In 1970, I was offered a job teaching in an Anaconda copper mine in the Atacama Desert of northern Chile. I jumped at it. I sold my poor little Karmen Ghia, that had survived an accident in Mexico, and eagerly hopped on a plane to Santiago. The mine however was located in the driest nonpolar desert in the world, a long way from the sophisticated capital city.
Almost immediately, plans of teaching only the junior high students had to be reevaluated. All of the other teachers had departed, because of rumors that the U.S.-owned mine would be nationalized if the Socialist candidate for president, Salvador Allende, was elected in early September. I had to teach all of the grades, from kindergarten through junior high. I divided the school into morning and afternoon sessions and engaged enthusiastic parent volunteers to help me during each session.
On a national level, after a very complicated three-way vote in which no candidate received a majority, Allende, with approximately 36.6% of the vote, had his victory confirmed by a Congressional vote. The mine was in turmoil, with the expat employees concerned that their jobs would end. Many Chileans were even more fearful of the new government and began researching how they could flee the country over the Andes Mountains.
By chance I had been in Santiago to see Allende appear on the balcony of La Moneda, the Presidential Palace, on the day of his inauguration where some of the country’s leading musicians, including the Parra family, had performed, and a large crowd of his supporters cheered him wildly.
I managed to maintain my jerry-rigged school schedule until Christmas vacation when I flew to Brazil to visit family friends.
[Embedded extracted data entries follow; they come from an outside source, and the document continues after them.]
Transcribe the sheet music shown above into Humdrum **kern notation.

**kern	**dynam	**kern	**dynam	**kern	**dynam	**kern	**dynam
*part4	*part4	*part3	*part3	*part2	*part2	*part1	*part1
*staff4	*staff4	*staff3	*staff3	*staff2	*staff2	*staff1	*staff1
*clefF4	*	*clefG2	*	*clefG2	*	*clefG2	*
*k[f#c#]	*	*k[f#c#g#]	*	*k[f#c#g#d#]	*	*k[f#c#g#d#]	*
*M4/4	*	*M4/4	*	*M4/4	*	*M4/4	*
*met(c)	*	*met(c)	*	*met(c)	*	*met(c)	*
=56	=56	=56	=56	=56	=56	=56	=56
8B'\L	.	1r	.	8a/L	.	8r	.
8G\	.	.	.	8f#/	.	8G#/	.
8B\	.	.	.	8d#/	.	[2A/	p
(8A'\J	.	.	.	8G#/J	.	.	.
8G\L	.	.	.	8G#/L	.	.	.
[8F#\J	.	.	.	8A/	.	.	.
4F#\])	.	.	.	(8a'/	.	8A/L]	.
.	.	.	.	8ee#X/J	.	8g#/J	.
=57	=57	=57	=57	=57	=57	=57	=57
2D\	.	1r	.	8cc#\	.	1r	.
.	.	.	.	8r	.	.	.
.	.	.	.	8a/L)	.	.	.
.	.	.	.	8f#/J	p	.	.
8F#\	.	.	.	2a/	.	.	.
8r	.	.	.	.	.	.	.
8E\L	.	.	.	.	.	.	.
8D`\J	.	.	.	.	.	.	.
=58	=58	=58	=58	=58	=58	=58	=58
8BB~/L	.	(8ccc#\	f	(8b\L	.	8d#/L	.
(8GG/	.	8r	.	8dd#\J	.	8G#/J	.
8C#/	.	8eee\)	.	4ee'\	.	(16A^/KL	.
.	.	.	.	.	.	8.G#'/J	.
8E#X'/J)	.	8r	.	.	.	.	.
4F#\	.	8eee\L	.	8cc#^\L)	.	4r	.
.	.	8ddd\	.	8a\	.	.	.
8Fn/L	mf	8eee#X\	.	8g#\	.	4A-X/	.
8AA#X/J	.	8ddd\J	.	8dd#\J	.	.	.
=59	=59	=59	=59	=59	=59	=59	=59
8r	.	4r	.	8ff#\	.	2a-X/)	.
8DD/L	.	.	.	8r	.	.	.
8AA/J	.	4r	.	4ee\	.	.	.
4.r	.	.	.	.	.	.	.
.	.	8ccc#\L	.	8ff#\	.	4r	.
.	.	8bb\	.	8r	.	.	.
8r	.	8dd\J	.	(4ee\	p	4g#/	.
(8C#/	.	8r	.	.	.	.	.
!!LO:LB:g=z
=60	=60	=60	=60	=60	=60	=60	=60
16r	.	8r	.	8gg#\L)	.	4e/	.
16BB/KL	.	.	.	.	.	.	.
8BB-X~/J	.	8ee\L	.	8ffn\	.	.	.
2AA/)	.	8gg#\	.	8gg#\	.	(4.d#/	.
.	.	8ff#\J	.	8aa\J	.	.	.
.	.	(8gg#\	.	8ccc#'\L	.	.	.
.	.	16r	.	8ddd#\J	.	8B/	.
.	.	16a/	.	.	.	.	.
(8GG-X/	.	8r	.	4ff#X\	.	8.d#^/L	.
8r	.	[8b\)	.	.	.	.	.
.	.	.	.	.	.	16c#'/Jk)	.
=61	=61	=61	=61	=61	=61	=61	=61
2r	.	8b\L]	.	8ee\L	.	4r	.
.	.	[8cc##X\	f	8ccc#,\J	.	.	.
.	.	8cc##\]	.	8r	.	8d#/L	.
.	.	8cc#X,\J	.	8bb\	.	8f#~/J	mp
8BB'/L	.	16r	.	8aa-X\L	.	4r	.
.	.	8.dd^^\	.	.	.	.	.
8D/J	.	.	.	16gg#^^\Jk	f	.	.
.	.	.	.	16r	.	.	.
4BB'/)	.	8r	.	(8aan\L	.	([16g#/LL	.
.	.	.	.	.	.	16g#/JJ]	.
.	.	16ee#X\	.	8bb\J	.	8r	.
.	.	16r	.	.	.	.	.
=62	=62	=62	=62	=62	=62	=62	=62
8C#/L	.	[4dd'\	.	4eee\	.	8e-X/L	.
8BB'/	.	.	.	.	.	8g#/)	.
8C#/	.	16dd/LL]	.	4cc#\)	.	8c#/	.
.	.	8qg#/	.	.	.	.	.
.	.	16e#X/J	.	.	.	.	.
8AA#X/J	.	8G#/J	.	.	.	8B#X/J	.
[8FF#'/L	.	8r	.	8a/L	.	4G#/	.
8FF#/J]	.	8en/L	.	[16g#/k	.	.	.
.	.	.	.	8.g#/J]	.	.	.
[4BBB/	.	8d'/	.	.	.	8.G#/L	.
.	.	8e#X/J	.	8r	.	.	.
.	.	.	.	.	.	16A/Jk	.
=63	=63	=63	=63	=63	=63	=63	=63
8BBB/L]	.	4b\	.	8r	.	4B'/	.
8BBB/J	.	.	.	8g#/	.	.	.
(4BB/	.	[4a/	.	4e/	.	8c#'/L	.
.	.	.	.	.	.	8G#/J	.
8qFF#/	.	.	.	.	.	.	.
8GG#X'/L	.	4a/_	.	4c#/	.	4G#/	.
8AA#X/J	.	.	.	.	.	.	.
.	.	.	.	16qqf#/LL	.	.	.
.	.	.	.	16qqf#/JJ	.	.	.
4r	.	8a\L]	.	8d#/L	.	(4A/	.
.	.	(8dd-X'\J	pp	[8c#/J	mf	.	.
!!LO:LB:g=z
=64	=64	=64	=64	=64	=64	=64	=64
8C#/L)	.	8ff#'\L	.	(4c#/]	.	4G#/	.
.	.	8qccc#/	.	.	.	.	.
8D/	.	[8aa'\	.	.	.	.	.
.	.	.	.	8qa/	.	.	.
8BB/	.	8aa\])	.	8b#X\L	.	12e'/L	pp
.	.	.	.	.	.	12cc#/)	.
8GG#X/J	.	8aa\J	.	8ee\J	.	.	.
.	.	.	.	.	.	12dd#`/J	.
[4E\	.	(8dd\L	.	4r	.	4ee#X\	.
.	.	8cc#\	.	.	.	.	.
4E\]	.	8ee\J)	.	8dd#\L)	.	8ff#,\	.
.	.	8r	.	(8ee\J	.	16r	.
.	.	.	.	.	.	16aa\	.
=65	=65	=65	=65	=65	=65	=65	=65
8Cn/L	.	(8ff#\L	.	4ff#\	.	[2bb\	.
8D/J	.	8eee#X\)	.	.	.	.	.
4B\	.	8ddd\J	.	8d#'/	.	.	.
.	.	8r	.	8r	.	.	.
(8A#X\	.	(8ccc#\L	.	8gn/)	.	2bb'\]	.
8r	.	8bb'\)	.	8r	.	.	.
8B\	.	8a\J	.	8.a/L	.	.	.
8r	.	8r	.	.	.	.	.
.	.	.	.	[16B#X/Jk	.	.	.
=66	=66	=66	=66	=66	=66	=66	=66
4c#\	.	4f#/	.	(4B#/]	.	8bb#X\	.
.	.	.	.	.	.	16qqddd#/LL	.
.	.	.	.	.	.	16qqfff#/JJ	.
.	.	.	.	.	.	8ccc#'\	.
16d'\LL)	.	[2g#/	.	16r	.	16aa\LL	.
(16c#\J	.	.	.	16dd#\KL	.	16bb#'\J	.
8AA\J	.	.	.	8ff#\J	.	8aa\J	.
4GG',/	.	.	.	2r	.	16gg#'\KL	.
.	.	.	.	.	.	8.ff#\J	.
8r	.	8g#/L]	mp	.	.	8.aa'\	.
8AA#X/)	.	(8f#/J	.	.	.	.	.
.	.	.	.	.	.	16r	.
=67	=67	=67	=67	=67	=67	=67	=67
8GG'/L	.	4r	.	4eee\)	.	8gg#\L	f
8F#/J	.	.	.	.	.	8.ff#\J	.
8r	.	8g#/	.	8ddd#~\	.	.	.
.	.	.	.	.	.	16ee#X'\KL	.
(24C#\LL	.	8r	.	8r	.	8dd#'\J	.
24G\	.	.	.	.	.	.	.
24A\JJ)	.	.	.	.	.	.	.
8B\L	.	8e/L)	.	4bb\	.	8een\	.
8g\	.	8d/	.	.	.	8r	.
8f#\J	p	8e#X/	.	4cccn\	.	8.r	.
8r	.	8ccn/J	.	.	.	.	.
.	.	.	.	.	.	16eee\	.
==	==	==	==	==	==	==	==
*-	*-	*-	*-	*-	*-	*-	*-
When I returned in January the school was in fact nationalized. My job no longer existed, and I was given an airline ticket home. I transferred the first-class ticket to economy class and arranged stops in almost every country between Chile and the US.
The trip, like prior trips to Europe in 1966 and Mexico in 1968 was transformational. While riding a bus on windy mountain roads in Bolivia, my indigenous fellow passengers covered me with a smoky blanket. As we disembarked into the dark cold night for refreshments at a little bar-restaurant, the owner told me that less than four years earlier Che Guevara had been murdered nearby. Visiting museums and archaeological sites in Peru peaked my lifelong interest in the cultures that existed before the arrival of the Spanish. Roaming freely around Machu Picchu at dawn, possible then, is something I will never forget.
A little more than two years after my arrival home, I read that a CIA-backed coup d’etat had ousted the government of Salvador Allende who committed suicide during the turmoil. That precipitated a reign of terror in which it has been estimated that over 3,000 civilians were disappeared or killed.
Thinking back to that moment I witnessed Allende’s public appearance on his inauguration day , I felt great sadness that less than three years after that the hopes of so many people had been dashed, and one of the world’s great democracies had been silenced until 1990.